┏━━

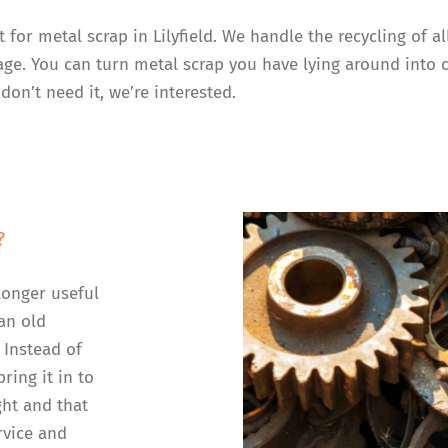
t for metal scrap in Lilyfield. We handle the recycling of 
rage. You can turn metal scrap you have lying around into 
don’t need it, we’re interested.
?
longer useful
an old
 Instead of
ring it in to
ght and that
rvice and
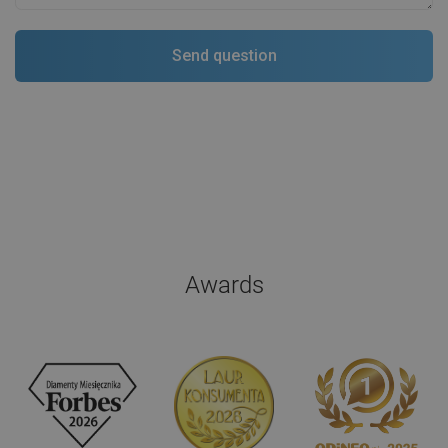
Awards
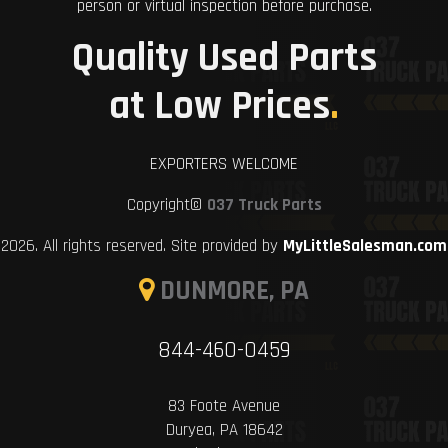
person or virtual inspection before purchase.
Quality Used Parts
at Low Prices
.
EXPORTERS WELCOME
Copyright©
037 Truck Parts
2026. All rights reserved. Site provided by
MyLittleSalesman.com
DUNMORE, PA
844-460-0459
83 Foote Avenue
Duryea, PA 18642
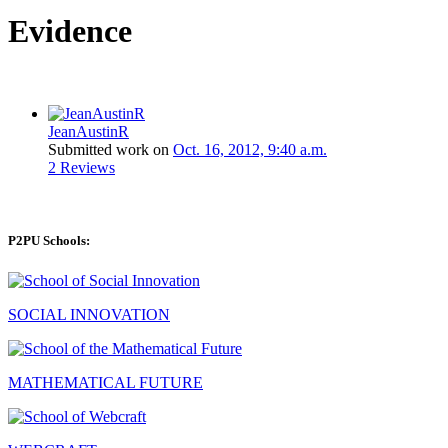
Evidence
JeanAustinR
Submitted work on
Oct. 16, 2012, 9:40 a.m.
2 Reviews
P2PU Schools:
SOCIAL INNOVATION
MATHEMATICAL FUTURE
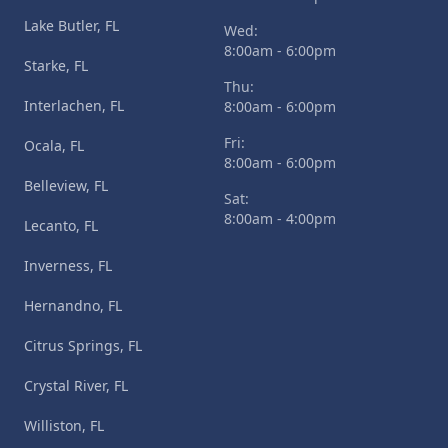
Lake Butler, FL
Wed:
8:00am - 6:00pm
Starke, FL
Thu:
Interlachen, FL
8:00am - 6:00pm
Fri:
Ocala, FL
8:00am - 6:00pm
Belleview, FL
Sat:
8:00am - 4:00pm
Lecanto, FL
Inverness, FL
Hernandno, FL
Citrus Springs, FL
Crystal River, FL
Williston, FL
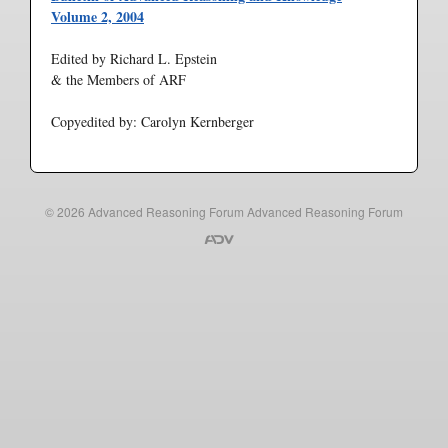
Volume 2, 2004
Edited by Richard L. Epstein
& the Members of ARF
Copyedited by: Carolyn Kernberger
© 2026
Advanced Reasoning Forum
Advanced Reasoning Forum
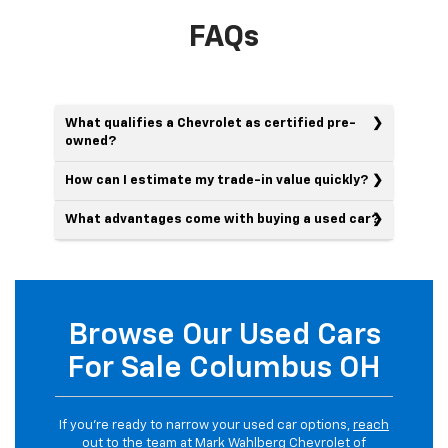
FAQs
What qualifies a Chevrolet as certified pre-
owned?
How can I estimate my trade-in value quickly?
What advantages come with buying a used car?
Browse Our Used Cars
For Sale Columbus OH
If you’re ready to narrow your used car options,
reach
out
to the team at Mark Wahlberg Chevrolet of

┗━━

=== What needs to be done ===
Copy the listing above word for word, from the line that contains "Volume 2, 2004" through the end, inclusive, and leave out the pictures.

=== Exercise response ===
Volume 2, 2004
Edited by Richard L. Epstein
& the Members of ARF
Copyedited by: Carolyn Kernberger
© 2026
Advanced Reasoning Forum
Advanced Reasoning Forum
FAQs
What qualifies a Chevrolet as certified pre-
owned?
How can I estimate my trade-in value quickly?
What advantages come with buying a used car?
Browse Our Used Cars
For Sale Columbus OH
If you’re ready to narrow your used car options,
reach
out
to the team at Mark Wahlberg Chevrolet of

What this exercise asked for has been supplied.